Ma volendo guardare alla sostanza, il concetto che si segue è che da grandi poteri derivano grandi responsabilità. Le quali, però, in ragione del quadro normativo in materia di protezione dei dati personali, comportano precisi obblighi di gestione in capo al titolare del trattamento. Che si traducono in misure da adottare.

Tutti questi obblighi permangono con l’applicazione del GDPR per espressa previsione dell’art. 22 co. 4 d.lgs. 101/2018, il quale prevede che i provvedimenti del Garante continuino ad applicarsi in quanto compatibili con il Regolamento.

Anzi, possiamo dire che in questo caso, ne escono rafforzati nelle proprie coordinate essenziali.

La designazione dell’amministratore di sistema.


All’interno delle misure e accorgimenti prescritti all’interno del provvedimento, al punto 4.2 è previsto l’obbligo di designazione individuale di ciascuno dei soggetti che svolgono le funzioni di amministratore di sistema, con l’elencazione analitica degli ambiti di operatività consentiti in base al profilo di autorizzazione assegnato.

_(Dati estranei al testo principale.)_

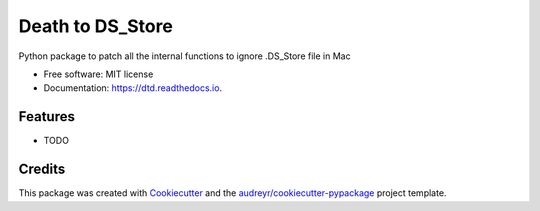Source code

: =================
Death to DS_Store
=================


.. image:: https://img.shields.io/pypi/v/dtd.svg
        :target: https://pypi.python.org/pypi/dtd

.. image:: https://img.shields.io/travis/muditbac/dtd.svg
        :target: https://travis-ci.com/muditbac/dtd

.. image:: https://readthedocs.org/projects/dtd/badge/?version=latest
        :target: https://dtd.readthedocs.io/en/latest/?badge=latest
        :alt: Documentation Status




Python package to patch all the internal functions to ignore .DS_Store file in Mac


* Free software: MIT license
* Documentation: https://dtd.readthedocs.io.


Features
--------

* TODO

Credits
-------

This package was created with Cookiecutter_ and the `audreyr/cookiecutter-pypackage`_ project template.

.. _Cookiecutter: https://github.com/audreyr/cookiecutter
.. _`audreyr/cookiecutter-pypackage`: https://github.com/audreyr/cookiecutter-pypackage
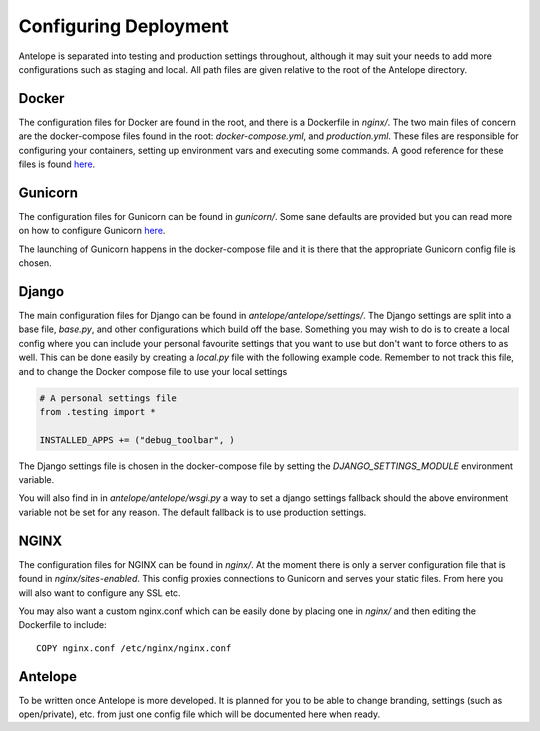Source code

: Configuring Deployment
======================

Antelope is separated into testing and production settings throughout, although
it may suit your needs to add more configurations such as staging and local.
All path files are given relative to the root of the Antelope directory.

Docker
------

The configuration files for Docker are found in the root, and there is a
Dockerfile in `nginx/`. The two main files of concern are the docker-compose
files found in the root: `docker-compose.yml`, and `production.yml`. These files
are responsible for configuring your containers, setting up environment vars
and executing some commands. A good reference for these files is found `here`__.

.. __: https://docs.docker.com/compose/compose-file/

Gunicorn
--------

The configuration files for Gunicorn can be found in `gunicorn/`. Some sane 
defaults are provided but you can read more on how to configure Gunicorn 
`here`__.

.. __: http://docs.gunicorn.org/en/19.4.3/settings.html

The launching of Gunicorn happens in the docker-compose file and it is there
that the appropriate Gunicorn config file is chosen.

Django
------

The main configuration files for Django can be found in 
`antelope/antelope/settings/`. The Django settings are split into a base file, 
`base.py`, and other configurations which build off the base. Something you
may wish to do is to create a local config where you can include your personal
favourite settings that you want to use but don't want to force others to as 
well. This can be done easily by creating a `local.py` file with the following 
example code. Remember to not track this file, and to change the Docker compose
file to use your local settings

.. code-block:: python

  # A personal settings file
  from .testing import *

  INSTALLED_APPS += ("debug_toolbar", )

The Django settings file is chosen in the docker-compose file by setting the
`DJANGO_SETTINGS_MODULE` environment variable.

You will also find in in `antelope/antelope/wsgi.py` a way to set a django 
settings fallback should the above environment variable not be set for any 
reason. The default fallback is to use production settings.

NGINX
-----

The configuration files for NGINX can be found in `nginx/`. At the moment there
is only a server configuration file that is found in `nginx/sites-enabled`.
This config proxies connections to Gunicorn and serves your static files. From
here you will also want to configure any SSL etc.

You may also want a custom nginx.conf which can be easily done by placing one
in `nginx/` and then editing the Dockerfile to include::

  COPY nginx.conf /etc/nginx/nginx.conf

Antelope
--------

To be written once Antelope is more developed. It is planned for you to be able
to change branding, settings (such as open/private), etc. from just one config 
file which will be documented here when ready.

Questa misura non è altro che una specificazione delle disposizioni degli artt. 29 e 32 par. 4 GDPR, che, rispettivamente, prevedono l’obbligo per il titolare di istruire i soggetti autorizzati all’accesso e di controllare che i soli soggetti istruiti abbiano accesso ai dati personali e svolgano operazioni di trattamento. Più in generale rientrano nelle misure organizzative di cui deve dotarsi il titolare per garantire un livello di sicurezza adeguato dei trattamenti.

In particolare, la designazione dell’amministratore di sistema è riconducibile nell’attribuzione di funzioni e compiti prevista dall’art. 2-quaterdecies Codice Privacy. Che nei contenuti minimi deve avere quanto previsto all’interno del citato punto del provvedimento, andando così a chiarire l´ambito di operatività in termini generali, per settori o per aree applicative. A ciò devono poi essere aggiunte tutte le istruzioni necessarie allo svolgimento delle operazioni, andando a specificare quali sono consentite nonché le eventuali condizioni per svolgere determinate attività.

Nel caso in cui un responsabile del trattamento svolga attività come amministratore di sistema, l’accordo di cui all’art. 28 GDPR andrà così integrato con la precisazione degli obblighi del provvedimento ivi inclusa la designazione individuale di tali soggetti. Che per buona prassi è bene che il titolare fornisca come modello allegato.

Gestire gli amministratori di sistema.


Andando un passo oltre, gli obblighi specifici riguardanti gli amministratori di sistema rientrano in una gestione degli accessi e dei privilegi. Attenzione, però, a ricordare che le misure indicate determinano delle soglie minime, ma non è detto che siano sufficienti. Come ricorda il Garante Privacy, infatti, adottare le misure “a catalogo” non significa avere un livello di sicurezza adeguato. Questo è infatti possibile raggiungerlo e comprovarlo solo attraverso un’analisi dei rischi.

Il provvedimento indica alcuni punti fondamentali di gestione, quali:

  • la valutazione delle caratteristiche soggettive;
  • la designazione individuale;
  • la tenuta di un elenco aggiornato degli amministratori di sistema;
  • la verifica delle attività svolte;
  • la registrazione degli accessi.

Ciascuno di questi aspetti è bene che venga approfondito e declinato correttamente, tenendo conto del contesto organizzativo e secondo quell’approccio risk-based su cui si fonda il sistema del GDPR.

Insomma: gli amministratori di sistema continuano ad esistere anche con il GDPR e la gestione del loro operato è e rimane una responsabilità ineliminabile in capo al titolare del trattamento.

Responsabilità che permane nonostante qualsivoglia clausola di esenzione o limitazione di responsabilità si voglia imporre o far sottoscrivere, perché deriva direttamente dal Regolamento il quale non ammette alcuna deroga a riguardo.